**Passage**.
I thought it was my project doing it since it I changed it to accept five ingredients, but when I tried it on a clean project with the unedited plugin, I produced the same results when using only two ingredients that aren't necessarily independent items either. Both the ingredients had the "Not Independent Item" notetag while the result did not, if that helps. Wait, should both the ingredients /and/ the result be independent? I was hoping to have stackable, non-independent ingredients and non-stackable, independent results, for example.

So, ideally the traits were only ever supposed to work on independent ingredients/result items. When I first made the system that was the plan, but an oversight caused them to work with non independent ingredients as well. What was originally supposed to happen was that in order for an item to be on the 'additive traits' list in game successfully, it had to be put there by the dev in the plugin params, and also be an independent item.

Somehow, I'd mucked that second part up, and for a long time, you were able to have ingredients that weren't independent, but did have additive traits on them. When the other user I was talking about earlier reported a very similar issue, I realized it was possible in the first place to have additive traits on non-independent ingredients, but rather than fix the problem by disabling those traits on non-independent items, I "fixed" the problem he reported.

[Stored dataset items]
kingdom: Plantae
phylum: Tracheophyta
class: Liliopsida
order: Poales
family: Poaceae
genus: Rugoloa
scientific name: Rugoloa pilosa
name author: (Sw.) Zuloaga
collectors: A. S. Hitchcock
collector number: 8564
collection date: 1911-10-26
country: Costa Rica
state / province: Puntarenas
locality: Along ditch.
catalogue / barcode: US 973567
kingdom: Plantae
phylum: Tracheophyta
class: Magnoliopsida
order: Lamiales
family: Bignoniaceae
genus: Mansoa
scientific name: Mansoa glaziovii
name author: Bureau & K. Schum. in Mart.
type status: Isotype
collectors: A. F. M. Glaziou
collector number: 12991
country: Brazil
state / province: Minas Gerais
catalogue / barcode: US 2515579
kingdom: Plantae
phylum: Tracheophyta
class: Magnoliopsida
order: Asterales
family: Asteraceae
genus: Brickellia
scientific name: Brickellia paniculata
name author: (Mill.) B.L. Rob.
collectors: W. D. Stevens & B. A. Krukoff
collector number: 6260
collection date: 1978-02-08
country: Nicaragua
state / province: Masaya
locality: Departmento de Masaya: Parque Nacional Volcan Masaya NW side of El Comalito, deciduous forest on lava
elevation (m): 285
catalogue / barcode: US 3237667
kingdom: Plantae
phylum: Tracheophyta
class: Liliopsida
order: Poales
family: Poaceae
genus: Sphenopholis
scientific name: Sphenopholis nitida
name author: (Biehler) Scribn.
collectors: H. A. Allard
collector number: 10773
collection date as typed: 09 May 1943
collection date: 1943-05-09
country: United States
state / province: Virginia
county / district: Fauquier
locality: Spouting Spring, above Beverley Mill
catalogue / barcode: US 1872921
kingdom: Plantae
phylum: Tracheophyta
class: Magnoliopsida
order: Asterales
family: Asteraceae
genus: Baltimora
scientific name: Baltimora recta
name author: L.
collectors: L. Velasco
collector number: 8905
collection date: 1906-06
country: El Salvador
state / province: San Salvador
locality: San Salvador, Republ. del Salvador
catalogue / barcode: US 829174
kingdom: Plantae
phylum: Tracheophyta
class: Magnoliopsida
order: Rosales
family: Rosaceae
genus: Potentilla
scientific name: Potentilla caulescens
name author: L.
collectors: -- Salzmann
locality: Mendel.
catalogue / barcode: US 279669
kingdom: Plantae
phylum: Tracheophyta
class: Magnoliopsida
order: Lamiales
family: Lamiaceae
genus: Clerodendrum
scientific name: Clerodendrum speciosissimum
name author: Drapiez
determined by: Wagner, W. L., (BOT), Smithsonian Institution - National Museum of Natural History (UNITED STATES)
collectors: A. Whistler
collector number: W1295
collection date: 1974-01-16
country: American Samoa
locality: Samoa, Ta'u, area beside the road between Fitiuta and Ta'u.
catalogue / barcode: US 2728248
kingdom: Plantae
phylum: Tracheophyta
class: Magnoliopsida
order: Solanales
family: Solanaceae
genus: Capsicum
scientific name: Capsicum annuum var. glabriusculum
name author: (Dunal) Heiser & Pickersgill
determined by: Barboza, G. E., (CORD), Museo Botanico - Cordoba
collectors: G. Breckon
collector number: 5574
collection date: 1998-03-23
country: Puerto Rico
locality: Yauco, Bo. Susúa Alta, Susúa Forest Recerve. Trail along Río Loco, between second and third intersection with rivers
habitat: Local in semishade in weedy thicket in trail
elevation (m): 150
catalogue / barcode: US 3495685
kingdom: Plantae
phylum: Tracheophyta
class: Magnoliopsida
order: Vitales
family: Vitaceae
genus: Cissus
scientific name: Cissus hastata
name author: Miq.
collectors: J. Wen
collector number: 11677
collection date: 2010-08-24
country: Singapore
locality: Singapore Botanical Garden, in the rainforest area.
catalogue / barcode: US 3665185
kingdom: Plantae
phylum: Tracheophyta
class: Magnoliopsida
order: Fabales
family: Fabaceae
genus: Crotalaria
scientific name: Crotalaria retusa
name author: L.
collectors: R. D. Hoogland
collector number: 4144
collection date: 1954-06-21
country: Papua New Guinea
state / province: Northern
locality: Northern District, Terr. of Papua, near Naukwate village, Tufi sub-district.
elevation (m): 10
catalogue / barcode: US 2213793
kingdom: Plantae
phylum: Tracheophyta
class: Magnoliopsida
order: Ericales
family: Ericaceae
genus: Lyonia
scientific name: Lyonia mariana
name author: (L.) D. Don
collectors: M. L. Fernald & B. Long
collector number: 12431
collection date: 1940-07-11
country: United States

**Jobs**.
1. Can you output the records word for word, starting at the first line of the records and ending at the line containing "catalogue / barcode: US 973567", with both of those lines included?
2. Could you go on with the passage about the plugin's additive traits on ingredients, picking up right after its last sentence?
The text and the records have nothing to do with each other.

**Answers for the tasks**.
1.
kingdom: Plantae
phylum: Tracheophyta
class: Liliopsida
order: Poales
family: Poaceae
genus: Rugoloa
scientific name: Rugoloa pilosa
name author: (Sw.) Zuloaga
collectors: A. S. Hitchcock
collector number: 8564
collection date: 1911-10-26
country: Costa Rica
state / province: Puntarenas
locality: Along ditch.
catalogue / barcode: US 973567

2.
As it turns out, my fix likely only worked for ingredients in the first slot. During the function that combines all of the traits on all of the ingredients, the traits of the result item were being added to an ingredient, which would never have caused a problem if the ingredients were independent items. The item that would inherit all of those traits would normally be removed from the inventory after. However, if the ingredient was non-independent, all instances of that item would inherit the traits. The instances already in the player inventory, the instances in the shops, the instances in treasure boxes. If you then make the same recipe again, that ingredient has way more traits than intended, and adds them all back onto itself a second time, causing the bonus to increase again.

Worth noting, is that those traits aren't saved on the item, so if you saved the game and then reloaded a save and crafted the same recipe again, it would be normal again.

The fix I applied to solve the problem originally must've only been for the first ingredient, or the first slot, or both maybe. I'd have to look more closely at what I did originally, to solve this problem for you, or find a better way to more permanently solve it.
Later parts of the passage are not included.